Hospitalizing a Healthy Man to Save Him from the Holocaust

The Fellowship  |  September 21, 2016

Soldiers at the Jasenovac concentration and extermination camp
Hospitalizing a Healthy Man to Save Him from the Holocaust

Dr. Jozo Jagodic

Life: 1897-1973

Why you should know him: Jozo Jagodic was a Croatian doctor who saved the life of a Jewish man by inventing false maladies to keep him hospitalized, while also hiding other Jewish patients to save them from deportation to death camps.

While the Nazis and their evil allies were murdering millions of Jews and others across Europe, there were those who stood for good and the Jewish people, saving many with their selfless actions. One of these was a Croatian doctor named Jozo Jagodic.

A Croatian Jew named Gustav Erenfrajnd took steps to save himself when the Nazis invaded his country in 1941 – converting to Christianity and changing his name.
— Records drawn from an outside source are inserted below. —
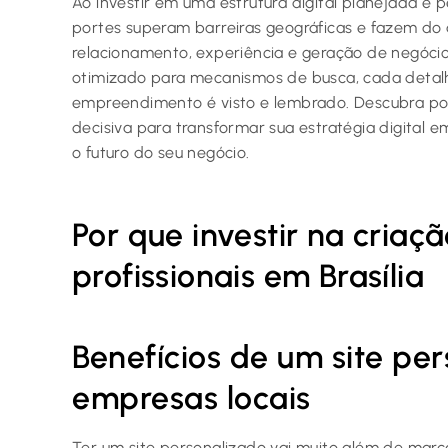
Ao investir em uma estrutura digital planejada e 
portes superam barreiras geográficas e fazem do
relacionamento, experiência e geração de negóci
otimizado para mecanismos de busca, cada detal
empreendimento é visto e lembrado. Descubra por
decisiva para transformar sua estratégia digital 
o futuro do seu negócio.
Por que investir na criaçã
profissionais em Brasília
Benefícios de um site pe
empresas locais
Ter um site personalizado vai muito além de marc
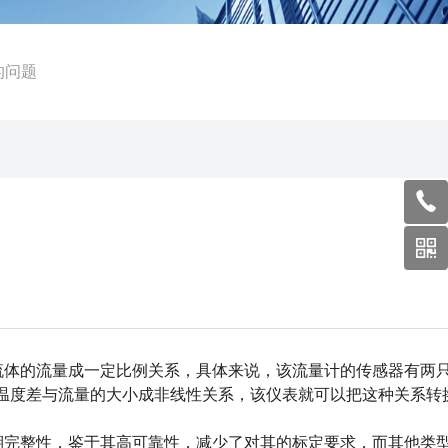
的问题
流体的流量成一定比例关系，具体来说，该流量计的传感器有两
的温度差与流量的大小成非线性关系，该仪表就可以把这种关系转
完整性，鉴于其高可靠性，减少了对其的标定要求，而其他类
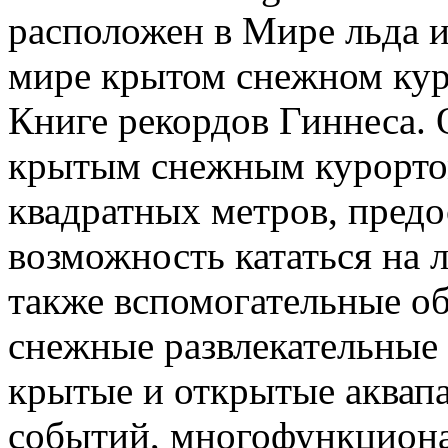
расположен в Мире льда 
мире крытом снежном кур
Книге рекордов Гиннеса.
крытым снежным курорто
квадратных метров, пред
возможность кататься на л
также вспомогательные об
снежные развлекательные
крытые и открытые аквапа
событий, многофункциона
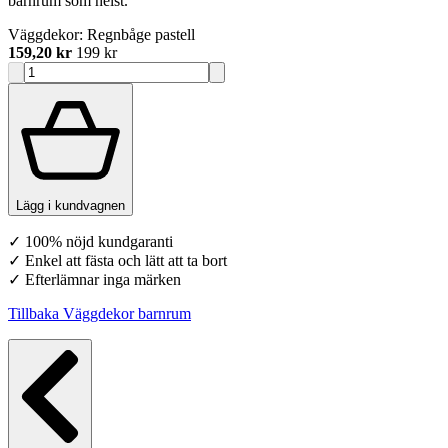
barnrum som helst.
Väggdekor: Regnbåge pastell
159,20 kr
199 kr
Lägg i kundvagnen
✓ 100% nöjd kundgaranti
✓ Enkel att fästa och lätt att ta bort
✓ Efterlämnar inga märken
Tillbaka Väggdekor barnrum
These measures, however, didn’t help him.

On the day that Croatian Jews were to be deported to death camps, a friend of Gustav told him to pretend to be ill. Under Nazi guard, the Jewish man was taken handcuffed to the hospital. There, Dr. Jozo Jagodic diagnosed Gustav with appendicitis, ordering him to undergo immediate surgery. The surgeon informed Dr. Jagodic that the patient was fine, so the kindly doctor began to invent further illnesses.

By creating fake complications, Dr. Jagodic was able to keep Gustav in the hospital from August 1942 until January 1943. During that time, Gustav – who was hidden in the hospital basement and even in doctors’ homes – noticed a group of Jewish women also being sheltered from the Nazis.

After five months, Gustav was able to join a partisan group that fought the Nazis. But it would not have been possible without the heroic actions of Dr. Jozo Jagodic, who was posthumously named Righteous Among the Nations by Yad Vashem in 2002.